Identitas dan perilaku
Identitas
dapat mempengaruhi respon terhadap persoalan lingkungan hidup dengan
mempengaruhi perhatian. Identitas sosial sebgaio warga suatu tempat bisa
dikaitkan dengan pengambilan tanggung jawab pribadi bagi hasil-hasil bertaraf
kelompok, dan karenanya memprediksi perilaku selain juga sikap-sikap: beberapa
riset yang menilai identitas sosial menemukan bahwa identitas sosial
berkorelasi positif dengan sebuah kecenderungan terhadap perilaku melestarikan
(Guardia, 2002).
Identitas
melibatkan pengalaman yang menjadi bagian dari sesuatu yang lebih besar
ketimbang dirinya, karena itu identitas –lingkungan bisa juga menguatkan rasa
kedirian sebagai anggota suatu kelompok kolektif.
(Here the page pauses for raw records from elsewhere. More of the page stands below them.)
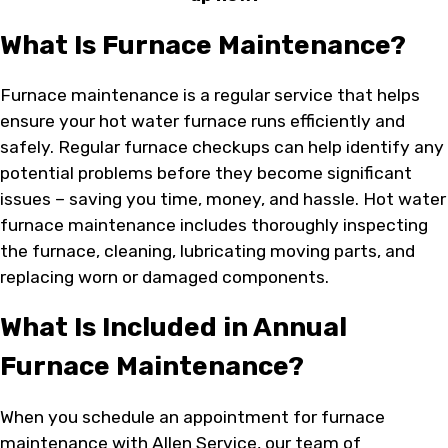
What Is Furnace Maintenance?
Furnace maintenance is a regular service that helps
ensure your hot water furnace runs efficiently and
safely. Regular furnace checkups can help identify any
potential problems before they become significant
issues – saving you time, money, and hassle. Hot water
furnace maintenance includes thoroughly inspecting
the furnace, cleaning, lubricating moving parts, and
replacing worn or damaged components.
What Is Included in Annual
Furnace Maintenance?
When you schedule an appointment for furnace
maintenance with Allen Service, our team of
Identitas kolektif seperti
itu cenderung mendukung perilaku yang lebih berorientasi-kelompok. Ini penting
bagi isu-isu lingkungan karena adanya kebutuhan masyarakat untuk mengambil
tanggung jawab gagi apa yang terutama merupakan hasil-hasil setingkat-kelompok.
Mengaplikasikan identitas
Jika
identitas penting untuk memahami cara-cara manusia memperlakukan lingkungan
alamiah mereka, bagaimana cara kita mengaplikasikan pengertian ini secara
efektif? Identitas bisa digunakan untuk memelihara perilaku konserfatif ketika
objek-objek alamiah yang dilindungi terikat pada kedirian. Bersentuha dengan
alam muncul di dalam sebuah konteks sosial, pendekatan etika untuk menguatkan
perilaku konservasi menunjukan bahwa kita mengenali, sebagai sebuah masyarakat,
pentingnya memelihara tempat-tempat yang memelihara identitas-lingkungan pada
anak maupun orang biasa. Penting sekali melindungi keragaman biologis dengan
memelihara alam liar, namun yang sama pentingnya adsalah mempromosikan
kepedulian lingkungan dengan membiarkan orang bersentuhan dengan alam dalam
tatanan-tatanan perkotaaan lewat taman-taman publik, halaman hijau sekolah,
kebun-kebun bunga, taman-taman komunitas, dan kebun binatang.